В событиях, приведших к дуэли, фон Корен сыграл решающую и неблаговидную роль, которая ни в коей мере не похожа на поведение борца за идею, роль подстрекателя и провокатора. Вся цепь событий, приведших к поединку, была создана или инициирована им. В гостях во время салонной игры в почту Лаевский, жаждущий уехать из города, получает две издевательские записки, которые никто, кроме фон Корена, не мог написать. «Не уезжай, голубчик мой» и «А кто-то в субботу не уедет». Они вызвали у Лаевского истерику. Абсолютно невозможно представить идейного героя русского романа, совершающего подобный низкий поступок. И, наконец, не фон Корен вызывает Лаевского на дуэль, а поддразнивая и вмешиваясь в личную жизнь, провоцирует его вызов.

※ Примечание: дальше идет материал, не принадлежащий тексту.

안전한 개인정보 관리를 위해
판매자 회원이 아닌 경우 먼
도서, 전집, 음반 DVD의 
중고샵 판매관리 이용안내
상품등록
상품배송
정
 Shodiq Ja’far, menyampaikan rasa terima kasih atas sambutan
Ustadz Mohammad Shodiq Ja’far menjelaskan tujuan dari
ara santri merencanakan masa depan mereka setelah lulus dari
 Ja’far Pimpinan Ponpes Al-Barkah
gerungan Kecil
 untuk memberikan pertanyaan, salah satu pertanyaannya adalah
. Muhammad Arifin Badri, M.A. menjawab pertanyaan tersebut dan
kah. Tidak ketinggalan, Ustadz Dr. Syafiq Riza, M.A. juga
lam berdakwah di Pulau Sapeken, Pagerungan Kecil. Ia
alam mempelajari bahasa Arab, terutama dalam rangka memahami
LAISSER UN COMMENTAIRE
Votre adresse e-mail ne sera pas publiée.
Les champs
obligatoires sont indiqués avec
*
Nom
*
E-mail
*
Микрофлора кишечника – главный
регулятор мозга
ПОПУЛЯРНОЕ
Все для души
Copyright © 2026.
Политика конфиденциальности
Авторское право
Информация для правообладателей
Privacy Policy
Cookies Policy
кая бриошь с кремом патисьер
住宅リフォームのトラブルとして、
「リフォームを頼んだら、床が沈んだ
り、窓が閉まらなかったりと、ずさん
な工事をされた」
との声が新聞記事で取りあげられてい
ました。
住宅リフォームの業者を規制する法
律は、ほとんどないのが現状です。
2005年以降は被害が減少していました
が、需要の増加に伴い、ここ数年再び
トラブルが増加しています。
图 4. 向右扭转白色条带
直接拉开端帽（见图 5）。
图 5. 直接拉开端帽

Как и все герои Чехова, о которых речь шла выше, фон Корен ведом не теорией, так логично, последовательно и убедительно излагаемой хорошим литературным языком. Сам он несомненно верил, что преследует своего противника из идейных побуждений, а в действительности был движим чувством личной неприязни. Главная его ошибка была не в том, что он не смог предусмотреть перерождение Лаевского, а в том, что он не понимал себя, мотивов своего поведения. Фон Корен совершает поступки, которые не могла бы оправдать его совесть, если бы не наркотическое воздействие идеи. И здесь герои оказываются не антагонистами, а двойниками. В жизни Лаевского идеи выполняют, хотя и несколько по-другому, но ту же функцию: они его тоже ослепляют. Замечательно, что фон Корен прекрасно понимает механизм самообмана с помощью литературы, к которому прибегает Лаевский, но в отношении себя оказывается слеп.

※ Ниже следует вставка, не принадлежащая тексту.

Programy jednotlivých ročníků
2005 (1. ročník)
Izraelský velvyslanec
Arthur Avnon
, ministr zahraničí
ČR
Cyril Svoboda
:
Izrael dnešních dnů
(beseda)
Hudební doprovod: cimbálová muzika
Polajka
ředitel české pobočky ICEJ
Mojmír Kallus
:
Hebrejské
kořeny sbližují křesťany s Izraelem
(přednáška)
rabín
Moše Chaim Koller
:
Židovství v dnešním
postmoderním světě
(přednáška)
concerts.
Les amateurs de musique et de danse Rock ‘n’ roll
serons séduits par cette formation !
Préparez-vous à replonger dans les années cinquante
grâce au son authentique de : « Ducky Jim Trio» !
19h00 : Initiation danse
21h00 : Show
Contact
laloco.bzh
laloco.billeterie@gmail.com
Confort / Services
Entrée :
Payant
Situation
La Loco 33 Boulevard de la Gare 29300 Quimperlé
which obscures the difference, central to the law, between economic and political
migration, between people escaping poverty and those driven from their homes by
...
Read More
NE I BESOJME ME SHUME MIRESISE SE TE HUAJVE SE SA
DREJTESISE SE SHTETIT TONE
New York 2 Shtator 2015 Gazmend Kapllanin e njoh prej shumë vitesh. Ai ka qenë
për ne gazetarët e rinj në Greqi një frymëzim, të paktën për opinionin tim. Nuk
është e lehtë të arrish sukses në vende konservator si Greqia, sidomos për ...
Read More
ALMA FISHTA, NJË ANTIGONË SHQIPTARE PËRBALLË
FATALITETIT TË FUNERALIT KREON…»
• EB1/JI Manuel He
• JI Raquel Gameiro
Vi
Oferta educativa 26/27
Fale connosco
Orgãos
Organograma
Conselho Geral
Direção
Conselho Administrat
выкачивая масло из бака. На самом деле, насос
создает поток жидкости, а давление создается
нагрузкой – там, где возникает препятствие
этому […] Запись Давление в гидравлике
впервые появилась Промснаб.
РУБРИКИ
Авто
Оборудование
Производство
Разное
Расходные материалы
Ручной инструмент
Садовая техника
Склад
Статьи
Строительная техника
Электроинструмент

У Лаевского своя иллюзия, обслуживающая его потребность скрыть от себя ничтожность своей жизни. «Я должен обобщать каждый свой поступок, я должен находить объяснение и оправдание своей нелепой жизни в чьих-нибудь теориях, в литературных типах, в том, например, что мы, дворяне, вырождаемся и прочее...» Даже то, что Лаевский сознает ту роль, что играют в его жизни «чьи-нибудь теории» и «литературные типы», не помогает ему от них освободиться, — говорит о его зависимости, подобной наркотической.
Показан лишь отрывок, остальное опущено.